Don’t blame me for the title. That was of Higher Thing’s choosing. This article is not.
I was asked by a former member what I thought of it this year. I said, “I thought the sessions were good, but now that the organization is officially sanctioned by Synod it has lost its edge and it promotes the LCMS, and that is a loss in my mind. Also, in 2010 the presenters came out in Hawaiian shirts and hockey shirts over clericals. I said at the time that I wish they would choose one or the other. They chose the former not the later. I was most disturbed by their having a pastor from the AALC, the Synod that doesn’t practice closed Communion with whom we are in “fellowship,” preach.”
That pretty well sums it up. I was bothered that the Concordias sponsored the t-shirts and that their ads were throughout the sectional books. From their standpoint, I understand why. It’s golden chance to reach about 2,000 seriously Lutheran kids and parents. I noted that Concordia, Austin which awarded the most pro-abortion Texas senator the outstanding Christian leader award and Concordia, Portland which has an outspoken evolutionist and feminist on their faculty were curiously absent.
I know that wearing a clerical is no guarantor of orthodoxy, but something is changing when an organization goes from presenters in clericals, to presenters with clericals covered, to no clericals. It’s fine if you don’t believe me. Thirty years ago an older pastor told me something had changed when the Lutheran Annual instead of beginning with the ordained clergy roster began with congregations. I didn’t believe him. I was wrong. Not only words matter, but so does the order of things and so does dress. It may not guarantee anything but it does say something.

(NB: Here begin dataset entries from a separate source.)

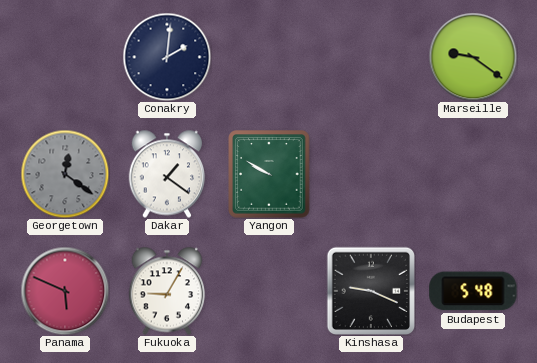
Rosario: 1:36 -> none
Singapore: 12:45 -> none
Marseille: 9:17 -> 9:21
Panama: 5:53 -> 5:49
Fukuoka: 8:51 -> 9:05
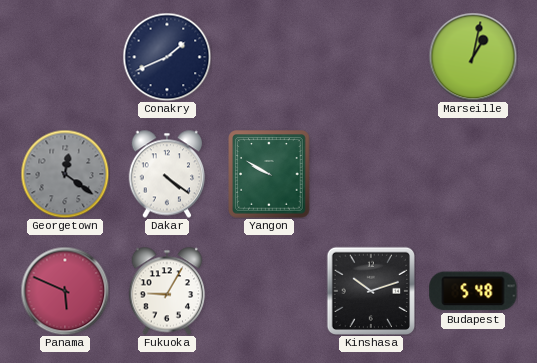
Conakry: 2:01 -> 1:41
Marseille: 9:21 -> 1:02
Dakar: 1:21 -> 4:21
Kinshasa: 9:19 -> 10:12
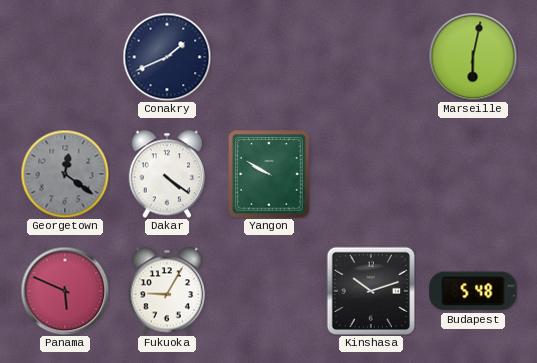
Marseille: 1:02 -> 6:02
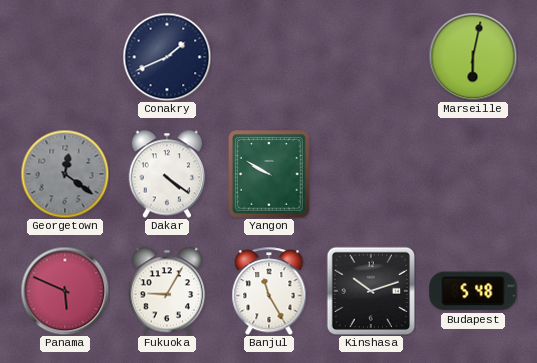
Banjul: none -> 11:25
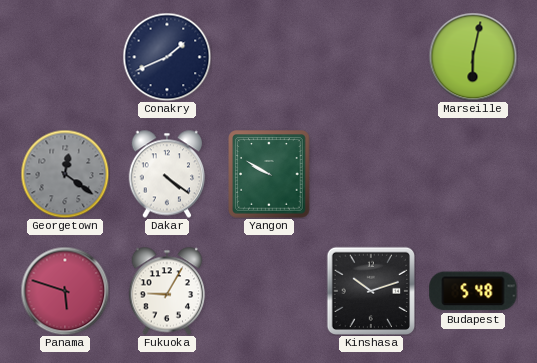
Panama: 5:49 -> 5:48
Banjul: 11:25 -> none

What about the AALC pastor preaching? You wouldn’t know he was AALC if you didn’t know of him. They didn’t list him as such. First, his sermon was fine, confessional, Gospel centered. Second, I know him by phone to be an exceptional individual. Third, I would not want to preach in such a venue, so this is not about sour grapes. It’s about respecting the fact that an entire district of the LCMS memorialized Synod to break fellowship with the AALC. Why put center stage a man who has been a pastor for less than two years and is in a synod which has a doctrine of Communion different than ours?
More about the mythical fellowship we have with the AALC in another post. For now let me close “Higher Things Crucified” by saying that the organization as I knew it is finished. It’s time for another youth organization not only to dare to be Lutheran but to take the double-dog dare and dare to be outside the Synod.